- Livinë Location within Albania
- Coordinates: 39°53′21″N 20°08′06″E﻿ / ﻿39.88917°N 20.13500°E
- Country: Albania
- County: Vlorë
- Municipality: Finiq
- Elevation: 220 m (720 ft)
- Time zone: UTC+1 (CET)
- • Summer (DST): UTC+2 (CEST)

= Livinë =

Livinë (Livina; Λιβήνα; romanized: Livína) is a small village in Vlorë County, southern Albania. At the 2015 local government reform it became part of the municipality of Finiq.

== Demographics ==
The Ottoman defter of 1582 for the Sanjak of Delvina provides records for the village of Livinë. A significant portion of the anthroponyms recorded in the register belonged to the Albanian onomastic sphere, including personal names such as Bos, Dedë, Dodë, Gjergj, Gjin, Gjokë, Gjon, Lalë, Lekë, Muzhak, and others. However, more ambiguous or general Christian anthroponyms that were historically used by both Albanian and non-Albanian groups are also attested. In Livinë, over a third of the population recorded bore either an Albanian personal name or patronym.
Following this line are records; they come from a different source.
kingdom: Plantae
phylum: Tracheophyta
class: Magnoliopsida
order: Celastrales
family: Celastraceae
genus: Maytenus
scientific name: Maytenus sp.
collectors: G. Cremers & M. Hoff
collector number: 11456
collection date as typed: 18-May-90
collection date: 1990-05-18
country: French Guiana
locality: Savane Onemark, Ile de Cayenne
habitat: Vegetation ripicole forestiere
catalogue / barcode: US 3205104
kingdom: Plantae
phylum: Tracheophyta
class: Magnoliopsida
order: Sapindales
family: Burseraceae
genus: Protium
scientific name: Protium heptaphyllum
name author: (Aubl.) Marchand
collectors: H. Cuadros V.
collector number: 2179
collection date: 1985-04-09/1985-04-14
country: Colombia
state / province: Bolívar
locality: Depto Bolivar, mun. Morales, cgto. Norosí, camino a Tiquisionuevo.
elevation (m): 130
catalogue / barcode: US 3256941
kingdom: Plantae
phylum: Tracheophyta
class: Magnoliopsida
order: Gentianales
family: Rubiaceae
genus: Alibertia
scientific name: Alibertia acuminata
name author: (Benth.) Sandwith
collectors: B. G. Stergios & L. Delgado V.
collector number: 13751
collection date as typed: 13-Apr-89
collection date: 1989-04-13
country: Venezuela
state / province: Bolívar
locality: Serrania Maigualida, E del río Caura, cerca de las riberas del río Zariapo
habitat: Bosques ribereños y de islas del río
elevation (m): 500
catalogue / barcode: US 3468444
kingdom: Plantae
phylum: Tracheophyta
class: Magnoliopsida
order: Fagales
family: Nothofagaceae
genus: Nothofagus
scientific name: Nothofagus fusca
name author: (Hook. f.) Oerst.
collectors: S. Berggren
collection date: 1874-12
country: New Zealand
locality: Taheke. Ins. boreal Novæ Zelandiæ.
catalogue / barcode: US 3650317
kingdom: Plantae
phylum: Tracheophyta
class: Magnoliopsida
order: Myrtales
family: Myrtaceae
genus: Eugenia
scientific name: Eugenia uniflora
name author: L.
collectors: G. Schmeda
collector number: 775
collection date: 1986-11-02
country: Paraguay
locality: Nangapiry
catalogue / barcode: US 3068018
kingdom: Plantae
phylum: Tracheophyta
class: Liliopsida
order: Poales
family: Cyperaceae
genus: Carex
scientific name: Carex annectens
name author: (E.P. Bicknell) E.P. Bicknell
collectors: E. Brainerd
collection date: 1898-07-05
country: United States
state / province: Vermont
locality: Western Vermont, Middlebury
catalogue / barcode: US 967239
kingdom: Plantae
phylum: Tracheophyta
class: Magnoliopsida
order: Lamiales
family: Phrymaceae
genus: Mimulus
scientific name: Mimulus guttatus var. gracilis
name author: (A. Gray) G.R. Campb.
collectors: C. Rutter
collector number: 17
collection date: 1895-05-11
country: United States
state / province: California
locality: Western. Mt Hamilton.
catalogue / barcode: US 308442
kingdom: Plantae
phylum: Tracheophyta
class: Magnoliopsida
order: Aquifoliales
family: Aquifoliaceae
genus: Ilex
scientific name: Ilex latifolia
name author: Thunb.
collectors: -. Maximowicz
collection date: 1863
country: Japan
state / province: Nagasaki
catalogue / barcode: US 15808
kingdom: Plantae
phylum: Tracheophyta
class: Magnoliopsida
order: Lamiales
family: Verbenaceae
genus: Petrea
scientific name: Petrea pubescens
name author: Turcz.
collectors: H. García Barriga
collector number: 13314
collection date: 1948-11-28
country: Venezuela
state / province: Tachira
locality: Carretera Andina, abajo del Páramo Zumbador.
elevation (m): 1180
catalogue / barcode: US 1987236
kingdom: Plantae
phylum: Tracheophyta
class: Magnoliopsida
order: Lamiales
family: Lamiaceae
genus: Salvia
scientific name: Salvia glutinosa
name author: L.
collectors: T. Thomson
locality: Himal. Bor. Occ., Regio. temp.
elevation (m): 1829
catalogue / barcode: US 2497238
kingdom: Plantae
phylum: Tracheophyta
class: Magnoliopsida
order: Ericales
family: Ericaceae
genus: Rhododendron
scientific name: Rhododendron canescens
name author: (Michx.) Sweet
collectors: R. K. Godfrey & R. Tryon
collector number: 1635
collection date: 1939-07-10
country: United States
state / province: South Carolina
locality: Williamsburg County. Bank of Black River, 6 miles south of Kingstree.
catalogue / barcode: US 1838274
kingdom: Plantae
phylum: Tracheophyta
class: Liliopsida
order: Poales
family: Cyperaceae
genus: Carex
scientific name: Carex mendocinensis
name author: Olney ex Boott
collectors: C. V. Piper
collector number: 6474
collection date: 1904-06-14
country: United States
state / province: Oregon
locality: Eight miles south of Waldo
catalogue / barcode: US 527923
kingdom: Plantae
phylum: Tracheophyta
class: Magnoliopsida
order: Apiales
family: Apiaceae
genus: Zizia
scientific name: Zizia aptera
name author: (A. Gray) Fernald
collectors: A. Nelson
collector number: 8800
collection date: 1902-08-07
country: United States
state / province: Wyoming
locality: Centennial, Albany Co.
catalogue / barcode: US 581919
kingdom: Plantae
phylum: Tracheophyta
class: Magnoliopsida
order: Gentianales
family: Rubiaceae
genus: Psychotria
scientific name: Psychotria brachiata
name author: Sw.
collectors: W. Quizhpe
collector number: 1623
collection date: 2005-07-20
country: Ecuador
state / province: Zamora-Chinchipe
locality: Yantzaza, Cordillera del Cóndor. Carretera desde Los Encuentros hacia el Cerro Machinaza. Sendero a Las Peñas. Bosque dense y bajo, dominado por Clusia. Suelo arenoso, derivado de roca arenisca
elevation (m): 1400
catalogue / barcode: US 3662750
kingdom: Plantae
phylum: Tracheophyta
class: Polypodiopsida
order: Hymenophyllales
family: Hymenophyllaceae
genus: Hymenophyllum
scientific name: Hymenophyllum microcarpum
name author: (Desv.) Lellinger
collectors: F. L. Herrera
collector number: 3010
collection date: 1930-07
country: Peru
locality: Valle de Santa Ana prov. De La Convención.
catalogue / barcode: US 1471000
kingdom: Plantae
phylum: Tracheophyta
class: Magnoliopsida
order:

These figures do not take into account kinship ties shared between individuals bearing typical Albanian anthroponymy and those bearing more ambiguous names, and also do not include those bearing names that can be etymologically explained through Albanian (e.g., Bardhi, Buzmiri, Buzuku). As such the ethnic Albanian element must have represented a larger proportion.

According to Ottoman statistics, the village had 109 inhabitants in 1895. The village is inhabited by Greeks and the population was 449 in 1992.